Кука — полная противоположность Котлу. Он примитивно считал, что лучшая система — это отсутствие всякой системы. Кука жил на износ, в его глазах постоянно сверкала ненасытная жажда жизни, готовность на любое дело, при этом он ничего не принимал на веру, все ставил под сомнение, все оспаривал, все хотел изменить, сделать по-своему. Он из тех суетников, которые вечно куда-то спешат и поэтому ничего толком не делают. В нашей поездке это особенно проявилось, ведь понятно, в путешествиях умный становится умнее, а дурак глупее. Вы же видели, я постоянно сдерживал Куку от безрассудных поступков и, с присущей мне тонкостью, направлял его необузданную энергию в нужное русло. А это не пустяк, если вдуматься. Неугомонный Кука даже не умел отдыхать, отключаться от дел. Хотя нет, умел. И даже слишком. Он и в этом силен.

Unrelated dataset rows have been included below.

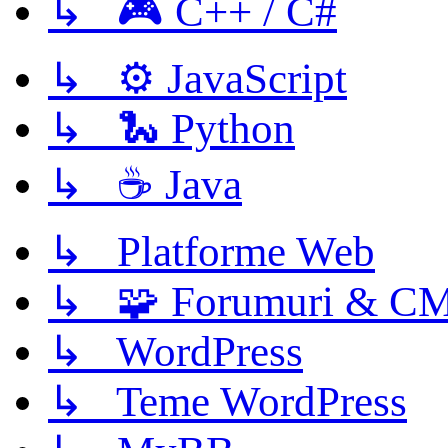
↳ 🎮 C++ / C#
↳ ⚙️ JavaScript
↳ 🐍 Python
↳ ☕ Java
↳ Platforme Web
↳ 🧩 Forumuri & C
↳ WordPress
↳ Teme WordPress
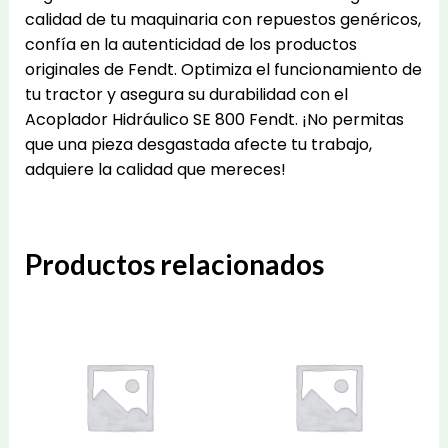
calidad de tu maquinaria con repuestos genéricos,
confía en la autenticidad de los productos
originales de Fendt. Optimiza el funcionamiento de
tu tractor y asegura su durabilidad con el
Acoplador Hidráulico SE 800 Fendt. ¡No permitas
que una pieza desgastada afecte tu trabajo,
adquiere la calidad que mereces!
Productos relacionados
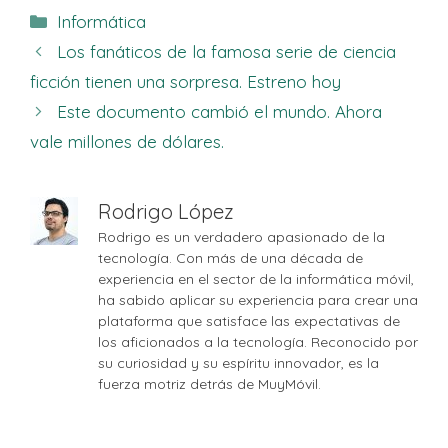
Categorías
Informática
Los fanáticos de la famosa serie de ciencia
ficción tienen una sorpresa. Estreno hoy
Este documento cambió el mundo. Ahora
vale millones de dólares.
Rodrigo López
Rodrigo es un verdadero apasionado de la
tecnología. Con más de una década de
experiencia en el sector de la informática móvil,
ha sabido aplicar su experiencia para crear una
plataforma que satisface las expectativas de
los aficionados a la tecnología. Reconocido por
su curiosidad y su espíritu innovador, es la
fuerza motriz detrás de MuyMóvil.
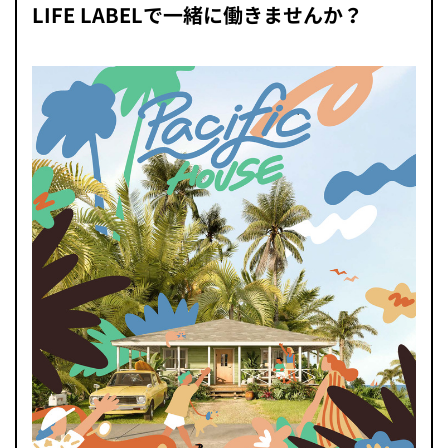
LIFE LABELで一緒に働きませんか？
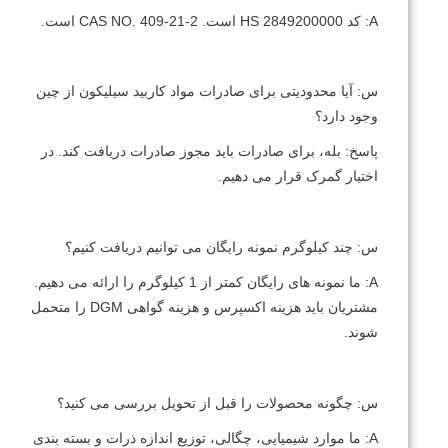
A: کد HS 2849200000 است. CAS NO.
409-21-2 است.
س: آیا محدودیتی برای صادرات مواد کاربید سیلیکون از چین
وجود دارد؟
پاسخ: بله، برای صادرات باید مجوز صادرات دریافت کند.
در
اختیار گمرک قرار می دهیم.
س: چند کیلوگرم نمونه رایگان می توانیم دریافت کنیم؟
A: ما نمونه های رایگان کمتر از 1 کیلوگرم را ارائه می دهیم.
مشتریان باید هزینه اکسپرس و هزینه گواهی DGM را متحمل
شوند.
س: چگونه محصولات را قبل از تحویل بررسی می کنید؟
A: ما موارد شیمیایی، چگالی، توزیع اندازه ذرات و بسته بندی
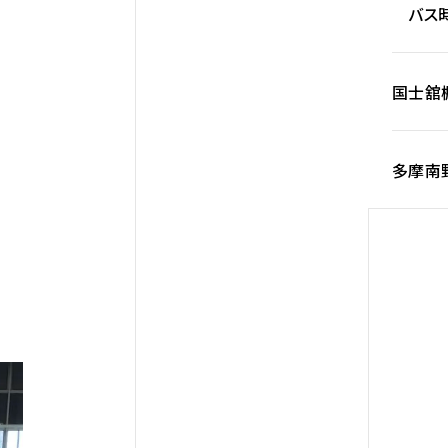
バス時
国士舘
多摩南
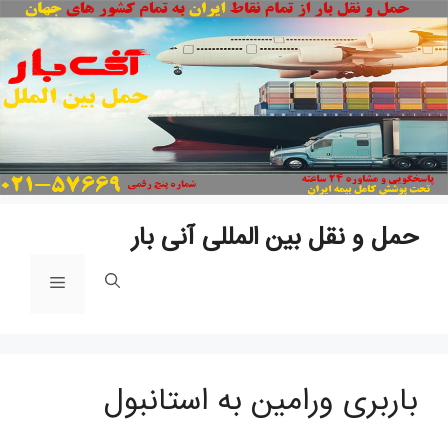
پ
ب
م
حمل و نقل بین المللی آنی بار
فهرست
باربری ورامین به استانبول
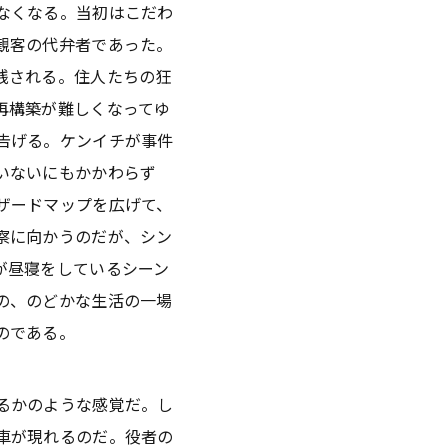
なくなる。当初はこだわ
観客の代弁者であった。
残される。住人たちの狂
再構築が難しくなってゆ
告げる。ケンイチが事件
いないにもかかわらず
ザードマップを広げて、
察に向かうのだが、シン
が昼寝をしているシーン
の、のどかな生活の一場
のである。
るかのような感覚だ。し
車が現れるのだ。役者の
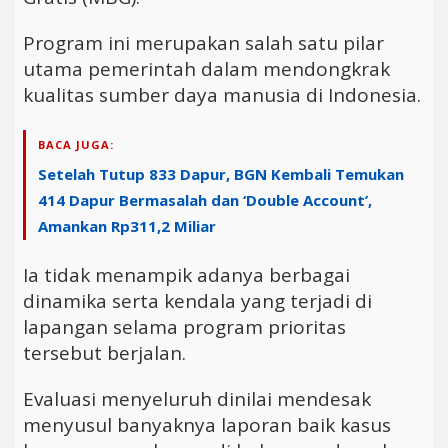
Program ini merupakan salah satu pilar
utama pemerintah dalam mendongkrak
kualitas sumber daya manusia di Indonesia.
BACA JUGA:
Setelah Tutup 833 Dapur, BGN Kembali Temukan
414 Dapur Bermasalah dan ‘Double Account’,
Amankan Rp311,2 Miliar
Ia tidak menampik adanya berbagai
dinamika serta kendala yang terjadi di
lapangan selama program prioritas
tersebut berjalan.
Evaluasi menyeluruh dinilai mendesak
menyusul banyaknya laporan baik kasus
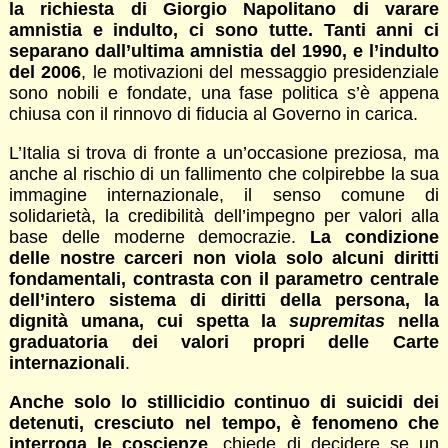
la richiesta di Giorgio Napolitano di varare
amnistia e indulto, ci sono tutte. Tanti anni ci
separano dall’ultima amnistia del 1990, e l’indulto
del 2006
, le motivazioni del messaggio presidenziale
sono nobili e fondate, una fase politica s’è appena
chiusa con il rinnovo di fiducia al Governo in carica.
L’Italia si trova di fronte a un’occasione preziosa, ma
anche al rischio di un fallimento che colpirebbe la sua
immagine internazionale, il senso comune di
solidarietà, la credibilità dell’impegno per valori alla
base delle moderne democrazie.
La condizione
delle nostre carceri non viola solo alcuni diritti
fondamentali, contrasta con il parametro centrale
dell’intero sistema di diritti della persona, la
dignità umana, cui spetta la
supremitas
nella
graduatoria dei valori propri delle Carte
internazionali
.
Anche solo lo stillicidio continuo di suicidi dei
detenuti, cresciuto nel tempo, è fenomeno che
interroga le coscienze
, chiede di decidere se un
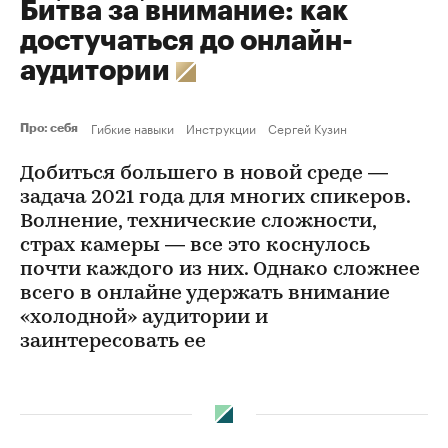
Битва за внимание: как
достучаться до онлайн-
аудитории
Гибкие навыки
Инструкции
Сергей Кузин
Про: себя
Добиться большего в новой среде —
задача 2021 года для многих спикеров.
Волнение, технические сложности,
страх камеры — все это коснулось
почти каждого из них. Однако сложнее
всего в онлайне удержать внимание
«холодной» аудитории и
заинтересовать ее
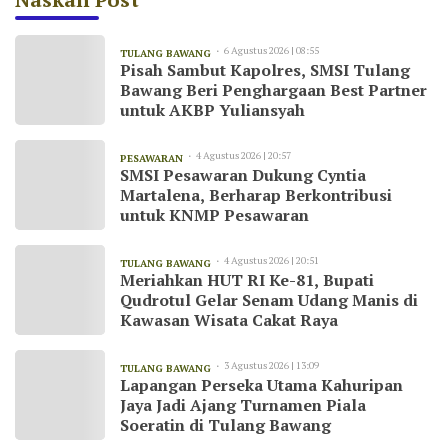
6 Agustus 2026 | 08:55
TULANG BAWANG
Pisah Sambut Kapolres, SMSI Tulang
Bawang Beri Penghargaan Best Partner
untuk AKBP Yuliansyah
4 Agustus 2026 | 20:57
PESAWARAN
SMSI Pesawaran Dukung Cyntia
Martalena, Berharap Berkontribusi
untuk KNMP Pesawaran
4 Agustus 2026 | 20:51
TULANG BAWANG
Meriahkan HUT RI Ke-81, Bupati
Qudrotul Gelar Senam Udang Manis di
Kawasan Wisata Cakat Raya
3 Agustus 2026 | 13:09
TULANG BAWANG
Lapangan Perseka Utama Kahuripan
Jaya Jadi Ajang Turnamen Piala
Soeratin di Tulang Bawang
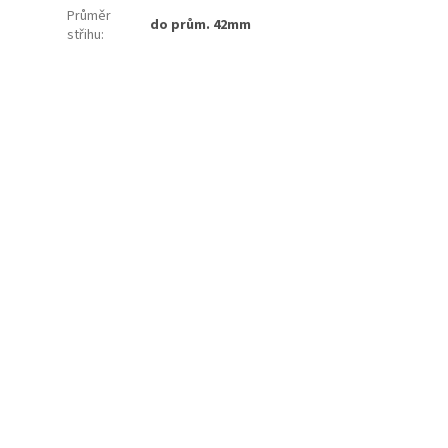
Průměr
do prům. 42mm
střihu
:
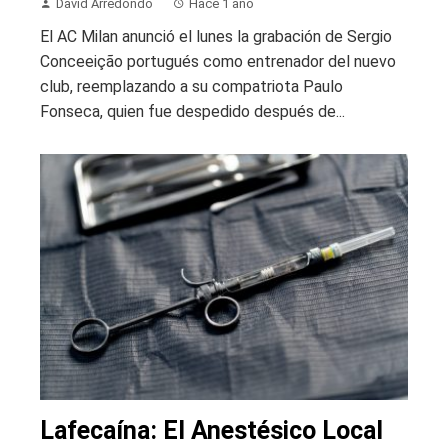
David Arredondo
Hace 1 año
El AC Milan anunció el lunes la grabación de Sergio
Conceeição portugués como entrenador del nuevo
club, reemplazando a su compatriota Paulo
Fonseca, quien fue despedido después de...
Lafecaína: El Anestésico Local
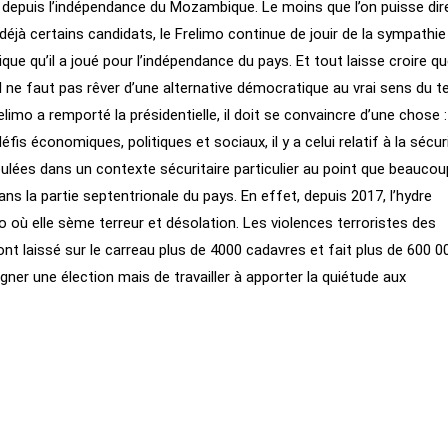
 depuis l’indépendance du Mozambique. Le moins que l’on puisse dir
déjà certains candidats, le Frelimo continue de jouir de la sympathie
que qu’il a joué pour l’indépendance du pays. Et tout laisse croire q
, il ne faut pas rêver d’une alternative démocratique au vrai sens du 
limo a remporté la présidentielle, il doit se convaincre d’une chose :
fis économiques, politiques et sociaux, il y a celui relatif à la sécur
ulées dans un contexte sécuritaire particulier au point que beaucou
ans la partie septentrionale du pays. En effet, depuis 2017, l’hydre
o où elle sème terreur et désolation. Les violences terroristes des
 ont laissé sur le carreau plus de 4000 cadavres et fait plus de 600 0
agner une élection mais de travailler à apporter la quiétude aux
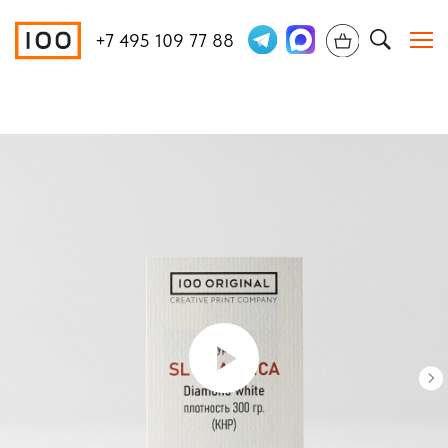
+7 495 109 77 88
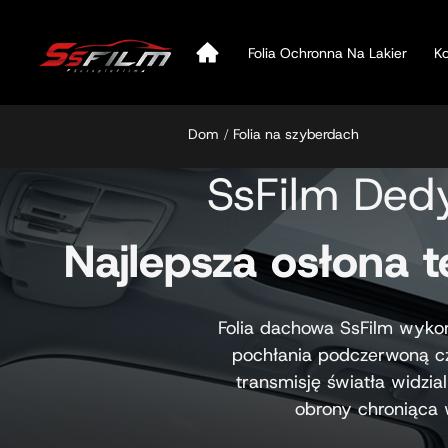
Folia Ochronna Na Lakier
Ko
Dom
Folia na szyberdach
SsFilm Ded
Najlepsza osłona 
Folia dachowa SsFilm wykorz
pochłania podczerwoną cz
transmisję światła widzia
obrony chroniąca 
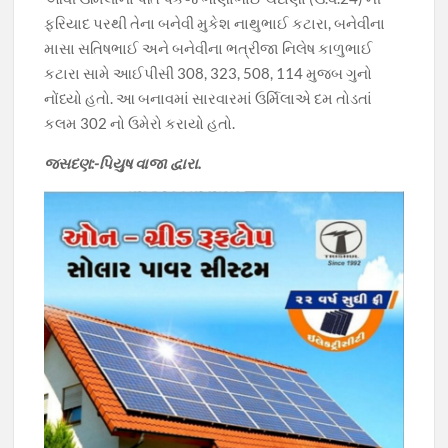
ફરિયાદ પરથી તેના બનેવી મુકેશ નાથુભાઈ કટારા, બનેવીના
માસા સતિષભાઈ અને બનેવીના ભત્રીજા નિલેષ કાળુભાઈ
કટારા સામે આઈપીસી 308, 323, 508, 114 મુજબ ગુનો
નોંધ્યો હતો. આ બનાવમાં સારવારમાં ઉર્મિલાએ દમ તોડતાં
કલમ 302 નો ઉમેરો કરાયો હતો.
જસદણ:-પિયુષ વાજા દ્વારા.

В то утро, после завтрака, Кука прилег рядом с Котлом и попросил сыграть «что-нибудь душевное».
— Я сыграю тебе возвышенную вещь, которую сочинил недавно, — Котел выключил приемник и взял гитару. — Она называется: «Американские прерии, которые я когда-нибудь увижу». Как ты понимаешь, я мечтаю покататься по другим странам, а не по таким речкам Синичкам.
— Брось фонтанировать! — грубо оборвал Кука. — Когда ты увидишь жизнь на Западе, ясное дело, многое будет не в нашу пользу, но ты заметишь и то, что, скажем, в Италии огромные земли и целые пляжи принадлежат миллионерам, и великие произведения искусства в частных коллекциях, в домах толстосумов, а у нас — в музеях, для всех, пожалуйста, смотри, любуйся! Ладно! — Кука рванул Котла за плечо и сказал примирительным тоном. — Сыграй свои «Прерии».
Котел начал играть мелодию, в середине вещи перешел на импровизацию, потом снова закончил мелодией. Все это я прекрасно уловил, но Кука, начисто лишенный слуха, вдруг промычал:
— Неслабо! Гениально! В середине немного сбился на дрянь, но потом, молодец, все же нашел мелодию.
У Куки не было средних суждений — или гениально, или дрянь! Похвалив Котла, он тут же начал громить «рок», «ногодрыганье и рукомашество», потом заявил:
— Я люблю марши и наши старые песни, в них вся русская распахнутая душа. Но хватит бездельничать! Пошли чинить наш плот-развалюху!
Мы начали ремонтировать плот: я сбивал бревна скобами, Котел с Кукой связывали. В сравнении с моей работой их потуги выглядели детскими забавами. Ко всему, Котел, обрезая концы веревок, кидал их за спину в воду и прислушивался — долетят или нет. Разумеется, вскоре мое терпение лопнуло:
— Это халтура, а не работа. Что вы там наворотили?! Веревки моментально перетрутся и тогда пиши пропало.
— Сколько взглядов, столько и мнений. Время покажет, кто прав, — уныло протянул Котел. — И не преувеличивай страхи.
— Да, да, — заглядывая Котлу в рот, закивал Кука (в вопросах быта он полностью доверял практичному Котлу и был податливым материалом в его руках; не личностью, а куском пластилина, некой игрушкой. Обратите внимание — они вели только идеологические споры).
— Кстати, я изучил карту и поведу плот один с закрытыми глазами, — добавил Кука. — Заколотите меня в бочку, если не поведу! Сейчас только присобачу мачту и повешу одеяло, как парус.
— Верное решение! В этом есть глубокий смысл. Сумеешь, без дураков? — подстрекательно проговорил Котел.
— Что за вопрос? — хмыкнул Кука.
— И где ты, Кука, был раньше? — Котел обнял меня по-свойски. — А мы тем временем позагораем, правда, Чайник?
Я даже не удостоил его ответом. Да, чуть не забыл! Погода была солнечная, дышалось легко и пахло разными травами. В общем, погодка стояла, что надо! Мы с Котлом расстелили на плоту палатку, перетащили вещи и прилегли. Кука расхлябанной походкой проковылял на корму и залихватски оттолкнулся от берега.
— До следующей деревни три трубки табака! (Кука мерил расстояние количеством выкуренных трубок).